Romney parried Obama’s assault by unveiling his “Women for Mitt” coalition, and argued that women were suffering deeply because of the slow economic recovery that he blames on Obama’s policies.
His wife, Ann Romney, said women would play a crucial role in determining the next occupant of the White House.
She said her husband “knows how to turn around this economy so that it will better serve the interests of women and families across America.”
In Denver, Obama argued that contraception was not merely a social issue, saying that doctors sometimes prescribe birth control to manage various health conditions, and that women should have the right to make their own choices.
“We know the overall cost of care is lower when women have access to contraceptive services,” Obama said, arguing 99 percent of women had relied on birth control at some point and many had struggled to afford it.
He also noted the two and three year anniversaries of his Supreme Court picks — female justices Sonia Sotomayor and Elena Kagan — and warned the next president would likely get to make more appointments.
Obama was introduced by law graduate Sandra Fluke, who was caught in a fierce political firestorm earlier this year when she publicly backed the president’s plan to require health insurance firms to cover contraception.
“If Mr Romney can’t stand up to extreme voices in his own party, then we know he will never stand up for us, and he won’t defend the rights that generations of women have fought for,” Fluke said.
“We must remember that even though it is 2012, we are still having the debates that we thought were won before I was even born.”

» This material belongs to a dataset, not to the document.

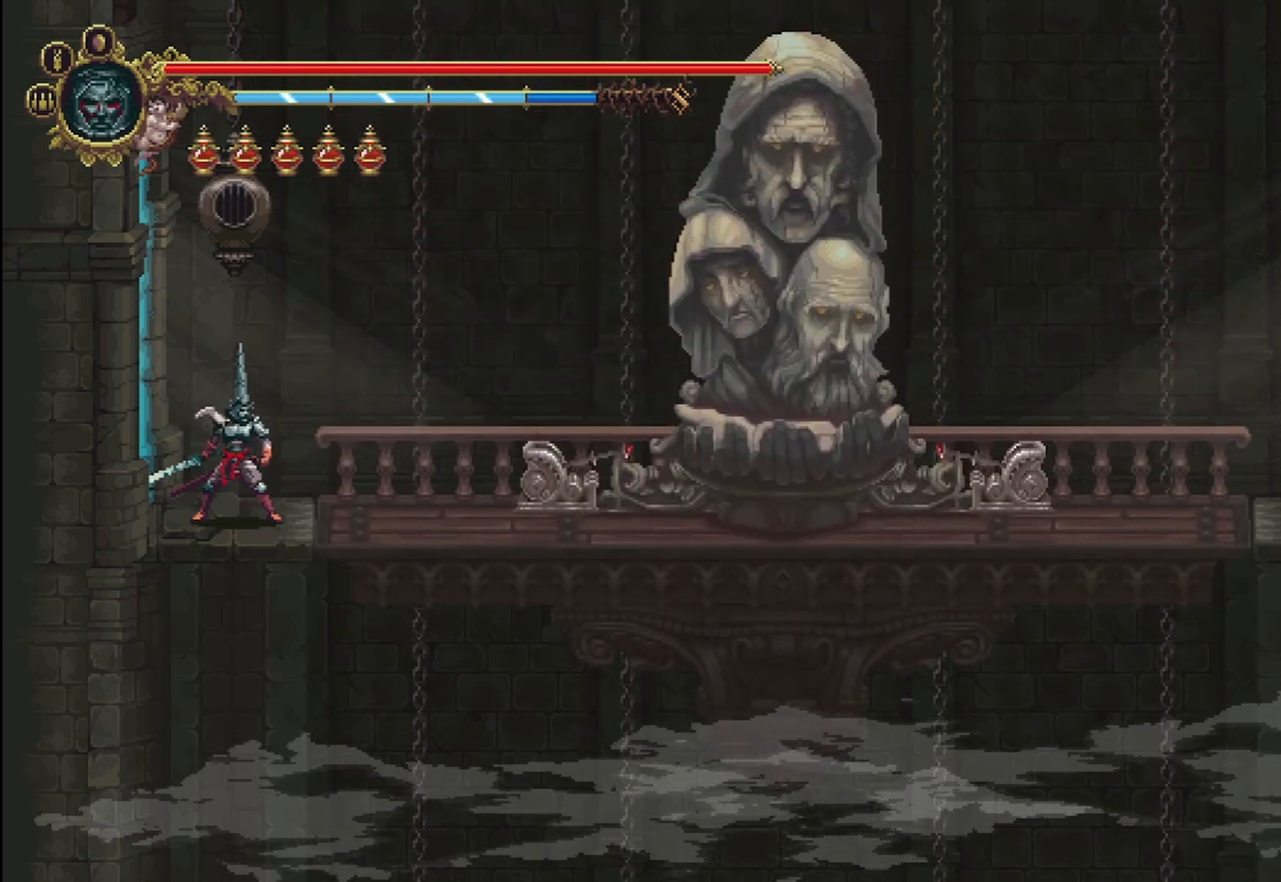
{"buttons": [], "left_stick": "right", "right_stick": "center", "events": [[333, "R2", "down"], [458, "R2", "up"]]}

The issue of contraception was thrust into the 2012 election campaign early this year after Republicans claimed Obama’s provision requiring organizations to offer free contraception on employee health plans was a war on religion.
Obama sought to defuse the row by exempting religious organizations. But he stuck by the principle that all women should have free access to such services, putting the onus on insurance firms to offer women working for religious employers such as Catholic hospitals free birth control coverage.